The program `volrend_headless` allows you to perform offscreen rendering on a server.

Usage: `./volrend_headless tree.npz -i intrinsics.txt pose1 pose2... [-o out_dir]`

intrinsics.txt should be a 4x4 intrinsics matrix.
pose1, pose2 ... should contain 3x4 or 4x4 c2w pose matrices,
or multiple matrices in a 4Nx4 format.
Add `-r` to use OpenCV camera space instead of NeRF.

The following zip file contains intrinsics and pose files for each scene of NeRF-synthetic,

Example to render out images:
`./volrend_headless drums/tree.npz -i data/nerf_synthetic/drums/intrinsics.txt data/nerf_synthetic/drums/pose/* -o tree_rend/drums`

The PNG writing is a huge bottleneck.
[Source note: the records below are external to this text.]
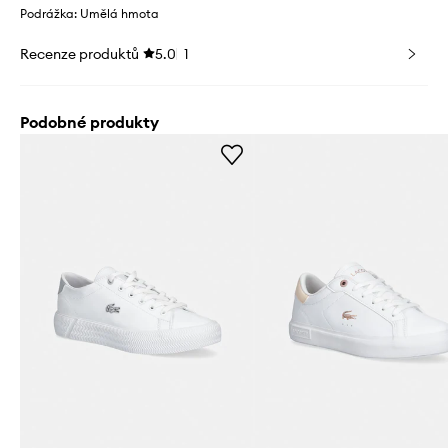
Podrážka: Umělá hmota
Recenze produktů
5.0
1
Podobné produkty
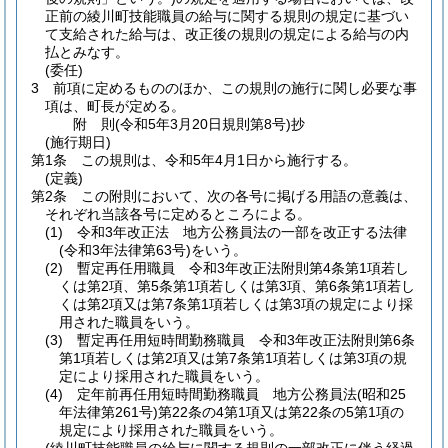
正前の綾川町技能職員の給与に関する規則の規定に基づい
て支給された給与は、改正後の規則の規定による給与の内
払とみなす。
(委任)
3
前項に定めるもののほか、この規則の施行に関し必要な事
項は、町長が定める。
附
則
(令和5年3月20日
規則第8号)
抄
(施行期日)
第1条
この規則は、令和5年4月1日から施行する。
(定義)
第2条
この附則において、次の各号に掲げる用語の意義は、
それぞれ当該各号に定めるところによる。
(1)
令和3年改正法 地方公務員法の一部を改正する法律
(令和3年法律第63号)
をいう。
(2)
暫定再任用職員 令和3年改正法附則第4条第1項若し
くは第2項、第5条第1項若しくは第3項、第6条第1項若し
くは第2項又は第7条第1項若しくは第3項の規定により採
用された職員をいう。
(3)
暫定再任用短時間勤務職員 令和3年改正法附則第6条
第1項若しくは第2項又は第7条第1項若しくは第3項の規
定により採用された職員をいう。
(4)
定年前再任用短時間勤務職員 地方公務員法
(昭和25
年法律第261号)
第22条の4第1項又は第22条の5第1項の
規定により採用された職員をいう。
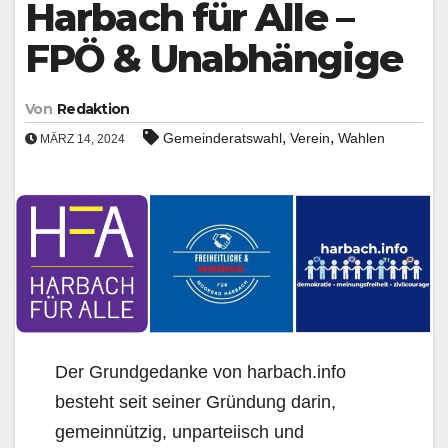
Harbach für Alle –
FPÖ & Unabhängige
Von
Redaktion
,
,
Gemeinderatswahl
Verein
Wahlen
MÄRZ 14, 2024
Der Grundgedanke von harbach.info
besteht seit seiner Gründung darin,
gemeinnützig, unparteiisch und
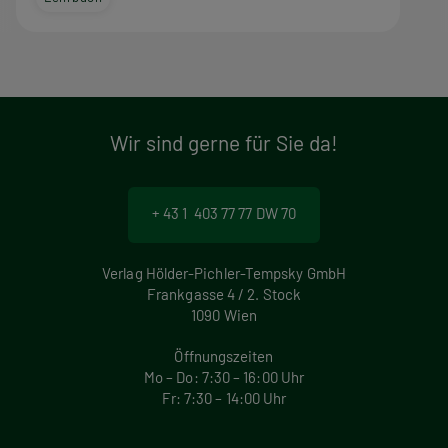
Wir sind gerne für Sie da!
+ 43 1 403 77 77 DW 70
Verlag Hölder-Pichler-Tempsky GmbH
Frankgasse 4 / 2. Stock
1090 Wien
Öffnungszeiten
Mo – Do: 7:30 – 16:00 Uhr
Fr: 7:30 – 14:00 Uhr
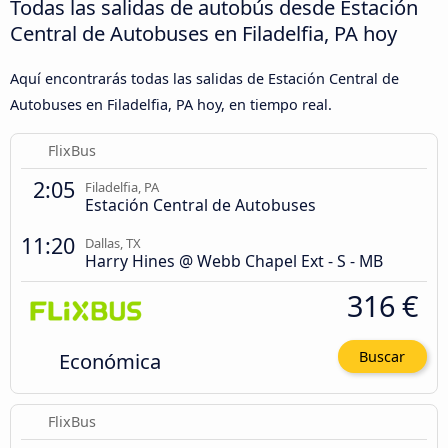
Todas las salidas de autobús desde Estación
Central de Autobuses en Filadelfia, PA hoy
Aquí encontrarás todas las salidas de Estación Central de
Autobuses en Filadelfia, PA hoy, en tiempo real.
FlixBus
2:05
Filadelfia, PA
Estación Central de Autobuses
11:20
Dallas, TX
Harry Hines @ Webb Chapel Ext - S - MB
316 €
Económica
Buscar
FlixBus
Example to compute the FPS:
`./volrend_headless drums/tree.npz -i data/nerf_synthetic/drums/intrinsics.txt data/nerf_synthetic/drums/pose/*`

See `./volrend_headless --help` for more options such as setting rendering options.

## Precomputed PlenOctree Files
The full resolution tree files for NeRF-synthetic reported in the paper may be found at:

The uncompressed NeRF-synthetic files used for the web demo are here:

The compression script used to turn this in to the web version is in `scripts/compress_octree.py`.

More to come soon.

## PyTorch Extension: svox

You can find a (mostly) compatible PlenOctree library called `svox`, which we use to build the tree;
`pip install svox`.

- Code:
- Documentation:

More information to be added soon.

## Building the Web Demo

The backend of the web demo is built from the shader version of the C++ source using emscripten.
Install emscripten per instructions here:
https://emscripten.org/docs/getting_started/downloads.html

Then use
```sh
mkdir embuild && cd embuild
emcmake cmake ..
make -j12
```

The full website should be written to `embuild/build`.
Some CMake scripts even write the html/css/js files.
To launch it locally for previewing, you can use the make target:
```sh
make serve
```
Which should launch a server at http://0.0.0.0:8000/.
NEW: You may load local files and OBJs by using `Load Local` in the navbar.